Monday, November 22, 2010

Pharmalot Nails Oxford University Doctors' "Misleading" Vytorin® Study Pre-Presser


Well -- file this under "isn't it DOUBLY ironic". On last Tuesday morning, in Chicago at the AHA Science Sessions -- Oxford (and these same researchers!) won the role as the principal investigators (or PIs, for short), on a massive new Merck cholesterol management study, involving hundreds of millions of dollars of reallocable expense burns, 30,000 patient, multi-center, multi-continent, eight year study -- called "REVEAL" -- to evaluate the efficacy of Merck's CETP inhibitor candidate, Anacetrapib. One has to wonder whether the below is how they "won the business" -- perhaps worth as much as $50 million in revenue-net-of-expenses, to Oxford -- over all the otherwise "well-qualified" universities around the globe.

Ed Silverman, writing at Pharmalot has done a great job of collecting the SHARP Vytorin® history here -- do go review it, top to bottom -- but here is a bit:

. . . .Ironically, it was Merck (and Schering-Plough, its former Vytorin partner that is now owned by Merck) that was hammered for distortions when the scandal first erupted. Now, the Oxford researchers stand accused of questionable conduct. “The ‘breathless’ Oxford press release sent to media in advance of the presentation was highly misleading and resulted in many news stories that distorted the benefits of this therapy and minimized its risks,” Steve Nissen of the Cleveland Clinic Foundation writes us, adding that, among Vytorin patients, there was higher all cause mortality (24.6 percent versus 24.1 percent), more hemorrhagic strokes (45 vs. 37), and more cancer deaths (150 vs. 128).
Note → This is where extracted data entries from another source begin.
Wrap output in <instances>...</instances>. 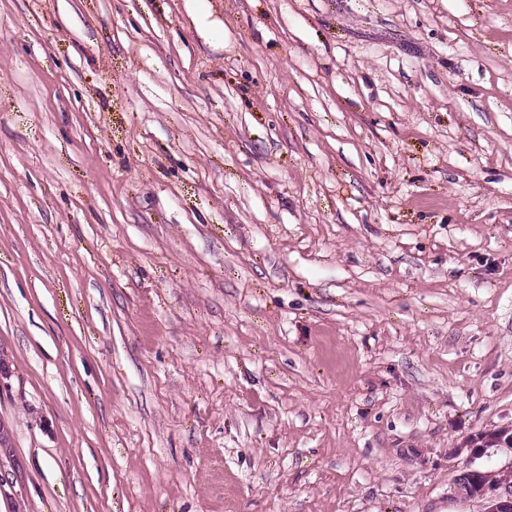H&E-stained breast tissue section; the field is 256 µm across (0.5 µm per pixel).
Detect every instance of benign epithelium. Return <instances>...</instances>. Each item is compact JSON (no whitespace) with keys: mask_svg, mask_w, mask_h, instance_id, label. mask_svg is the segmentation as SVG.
Segmentation results:
<instances>
[{"mask_svg":"<svg viewBox=\"0 0 512 512\" xmlns=\"http://www.w3.org/2000/svg\"><path fill=\"white\" fill-rule=\"evenodd\" d=\"M476 441L480 447L471 449L474 455L486 453L492 444L512 450V426L481 433ZM510 473L512 464L494 470L467 465L455 479L453 490L458 496L482 501L483 512H512V481L506 479Z\"/></svg>","mask_w":512,"mask_h":512,"instance_id":"obj_1","label":"benign epithelium"}]
</instances>
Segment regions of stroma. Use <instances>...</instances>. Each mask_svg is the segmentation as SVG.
<instances>
[{
    "label": "stroma",
    "instance_id": "1",
    "mask_svg": "<svg viewBox=\"0 0 512 512\" xmlns=\"http://www.w3.org/2000/svg\"><path fill=\"white\" fill-rule=\"evenodd\" d=\"M0 356V512H482L512 0H0Z\"/></svg>",
    "mask_w": 512,
    "mask_h": 512
}]
</instances>
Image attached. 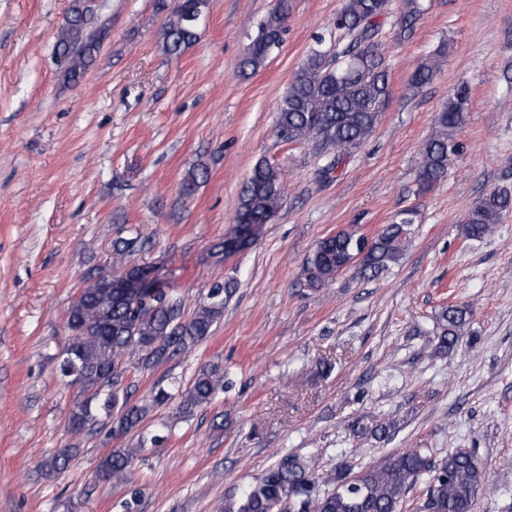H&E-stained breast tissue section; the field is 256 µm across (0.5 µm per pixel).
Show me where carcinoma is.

As CardioBrief puts it: "It’s a model of a press release that tries to manipulate the reader to adopt its view of the trial and ruthlessly suppresses all information and perspective that doesn’t support its view. . . ."

Nonetheless, the upside [to Merck] is likely to be modest, given that Vytorin was damaged by the scandal and faces a big challenge next year when generic Lipitor debuts. Even the results of Merck’s Improve-It trial, which directly compares Vytorin to simvastatin in patients with acute coronary syndrome, may not make much difference because the outcomes won’t be known until 2013, writes Deutsche Bank’s Barbara Ryan. . . .
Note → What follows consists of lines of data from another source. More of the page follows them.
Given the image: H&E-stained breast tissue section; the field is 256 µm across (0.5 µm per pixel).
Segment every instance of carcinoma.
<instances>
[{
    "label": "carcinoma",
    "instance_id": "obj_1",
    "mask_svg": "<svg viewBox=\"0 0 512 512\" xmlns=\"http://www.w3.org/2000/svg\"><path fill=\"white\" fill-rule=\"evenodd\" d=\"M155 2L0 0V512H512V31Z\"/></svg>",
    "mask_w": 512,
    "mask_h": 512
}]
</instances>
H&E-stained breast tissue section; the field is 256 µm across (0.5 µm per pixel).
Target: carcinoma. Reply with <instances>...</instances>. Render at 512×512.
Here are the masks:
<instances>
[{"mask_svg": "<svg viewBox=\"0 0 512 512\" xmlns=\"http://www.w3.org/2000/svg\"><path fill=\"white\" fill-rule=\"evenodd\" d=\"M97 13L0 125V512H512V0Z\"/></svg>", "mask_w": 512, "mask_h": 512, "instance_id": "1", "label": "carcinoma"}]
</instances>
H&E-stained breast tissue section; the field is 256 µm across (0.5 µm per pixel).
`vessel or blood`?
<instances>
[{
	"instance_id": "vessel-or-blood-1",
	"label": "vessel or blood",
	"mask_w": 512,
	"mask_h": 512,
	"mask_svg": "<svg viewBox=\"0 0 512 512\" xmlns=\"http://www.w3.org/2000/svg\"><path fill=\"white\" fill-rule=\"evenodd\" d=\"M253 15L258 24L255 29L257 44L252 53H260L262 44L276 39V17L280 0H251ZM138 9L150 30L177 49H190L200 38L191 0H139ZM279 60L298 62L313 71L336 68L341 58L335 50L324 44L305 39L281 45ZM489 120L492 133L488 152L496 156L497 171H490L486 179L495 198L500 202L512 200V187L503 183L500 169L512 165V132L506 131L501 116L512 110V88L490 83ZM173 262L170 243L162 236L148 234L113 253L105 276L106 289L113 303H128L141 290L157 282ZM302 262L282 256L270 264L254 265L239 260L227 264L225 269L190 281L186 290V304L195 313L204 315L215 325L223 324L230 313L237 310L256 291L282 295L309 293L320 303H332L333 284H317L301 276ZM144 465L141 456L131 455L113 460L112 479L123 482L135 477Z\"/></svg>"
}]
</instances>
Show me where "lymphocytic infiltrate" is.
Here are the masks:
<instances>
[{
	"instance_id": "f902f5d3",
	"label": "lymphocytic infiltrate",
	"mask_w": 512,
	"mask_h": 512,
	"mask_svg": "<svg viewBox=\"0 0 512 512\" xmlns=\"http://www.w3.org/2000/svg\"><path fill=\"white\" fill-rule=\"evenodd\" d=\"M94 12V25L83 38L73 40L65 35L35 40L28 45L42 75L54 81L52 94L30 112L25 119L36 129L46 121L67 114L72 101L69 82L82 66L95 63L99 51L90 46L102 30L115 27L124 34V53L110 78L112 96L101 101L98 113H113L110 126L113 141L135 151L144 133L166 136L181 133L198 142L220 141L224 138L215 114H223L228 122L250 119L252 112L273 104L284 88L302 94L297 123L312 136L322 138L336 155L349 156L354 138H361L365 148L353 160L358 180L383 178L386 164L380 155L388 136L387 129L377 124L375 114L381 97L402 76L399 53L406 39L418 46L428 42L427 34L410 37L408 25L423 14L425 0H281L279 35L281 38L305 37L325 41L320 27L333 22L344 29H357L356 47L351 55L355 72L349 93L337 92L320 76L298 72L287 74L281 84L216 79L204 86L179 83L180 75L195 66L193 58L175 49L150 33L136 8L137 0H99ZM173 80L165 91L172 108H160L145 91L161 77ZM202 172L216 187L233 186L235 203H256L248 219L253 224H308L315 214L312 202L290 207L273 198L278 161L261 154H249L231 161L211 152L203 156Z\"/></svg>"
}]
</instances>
Recall also that Dr. James Stein, an independent University of Wisconsin cardiologist, believes that most, if not all, of the SHARP result may be the work of simple. cheap. generic. statins. Indeed. Spin away, ye Brits!
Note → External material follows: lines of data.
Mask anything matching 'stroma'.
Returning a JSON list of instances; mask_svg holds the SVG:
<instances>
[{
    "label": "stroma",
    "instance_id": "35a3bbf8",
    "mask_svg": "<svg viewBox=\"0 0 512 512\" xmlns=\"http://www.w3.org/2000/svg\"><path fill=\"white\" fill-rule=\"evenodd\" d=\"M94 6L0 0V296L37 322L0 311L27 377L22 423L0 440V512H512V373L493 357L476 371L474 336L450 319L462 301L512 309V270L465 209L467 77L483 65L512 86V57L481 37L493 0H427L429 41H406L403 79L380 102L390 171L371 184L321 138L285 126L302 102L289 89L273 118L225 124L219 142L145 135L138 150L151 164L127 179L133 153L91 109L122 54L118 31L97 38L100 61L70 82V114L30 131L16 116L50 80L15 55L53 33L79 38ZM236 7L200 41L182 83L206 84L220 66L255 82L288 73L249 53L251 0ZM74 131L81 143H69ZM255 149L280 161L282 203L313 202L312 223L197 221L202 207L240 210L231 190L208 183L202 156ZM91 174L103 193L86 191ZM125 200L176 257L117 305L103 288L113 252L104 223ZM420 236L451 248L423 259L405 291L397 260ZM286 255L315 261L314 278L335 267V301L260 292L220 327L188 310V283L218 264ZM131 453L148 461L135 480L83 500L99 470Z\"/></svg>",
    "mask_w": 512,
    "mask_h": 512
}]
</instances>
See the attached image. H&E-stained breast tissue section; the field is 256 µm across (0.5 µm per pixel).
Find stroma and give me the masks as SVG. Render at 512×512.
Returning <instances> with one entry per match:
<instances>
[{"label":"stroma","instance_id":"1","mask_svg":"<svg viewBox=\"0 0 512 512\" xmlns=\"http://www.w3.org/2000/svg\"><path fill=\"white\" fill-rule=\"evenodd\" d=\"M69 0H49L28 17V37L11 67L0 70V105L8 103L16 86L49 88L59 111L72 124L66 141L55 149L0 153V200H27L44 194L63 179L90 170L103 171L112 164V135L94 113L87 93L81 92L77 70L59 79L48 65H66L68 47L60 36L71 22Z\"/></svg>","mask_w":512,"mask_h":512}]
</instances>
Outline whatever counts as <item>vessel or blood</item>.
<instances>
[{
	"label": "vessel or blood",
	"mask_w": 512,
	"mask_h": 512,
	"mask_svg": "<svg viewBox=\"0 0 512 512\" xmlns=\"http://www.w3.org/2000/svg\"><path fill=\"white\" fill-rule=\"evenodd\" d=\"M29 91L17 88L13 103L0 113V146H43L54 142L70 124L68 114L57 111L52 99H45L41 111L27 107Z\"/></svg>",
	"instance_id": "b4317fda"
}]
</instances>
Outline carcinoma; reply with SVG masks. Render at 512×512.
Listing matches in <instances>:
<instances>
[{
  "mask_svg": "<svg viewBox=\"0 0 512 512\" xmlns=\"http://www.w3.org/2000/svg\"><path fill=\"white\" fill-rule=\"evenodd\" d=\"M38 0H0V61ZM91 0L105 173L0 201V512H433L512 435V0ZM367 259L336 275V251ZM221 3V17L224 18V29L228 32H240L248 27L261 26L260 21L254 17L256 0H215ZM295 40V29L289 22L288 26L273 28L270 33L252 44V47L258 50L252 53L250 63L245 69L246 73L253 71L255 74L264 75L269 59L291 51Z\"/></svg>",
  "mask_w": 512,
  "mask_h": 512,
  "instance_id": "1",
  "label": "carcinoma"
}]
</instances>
We'll keep you posted -- as ever. [Do go back and read Yale University's Dr. Harlan Krumholz (another independent's voice), on the Anacetrapib DEFINE results -- in view of the above (alleged) shenanigans. Makes sense to me -- when the rest of the story has outed.]

1 comment:

Anonymous said...

The Oxford "trialists" are shameless and conflicted. They stand to reap hundreds of millions of dollars for the conduct of the NEXT Merck trial (outcomes with anacetrapib). The conflict to spin this dog (SHARP) in such a positive way invalidates the Oxford group's role as self-annointed pre-eminent trialists. Rather they should stand impassive next to the data, describe what they found, and leave the rampant over-speculation to others. In sum, Oxford is a joke. The very modest numbers speak for themselves in SHARP- the results are wildly over-represented. I don't believe anything the Oxford group does.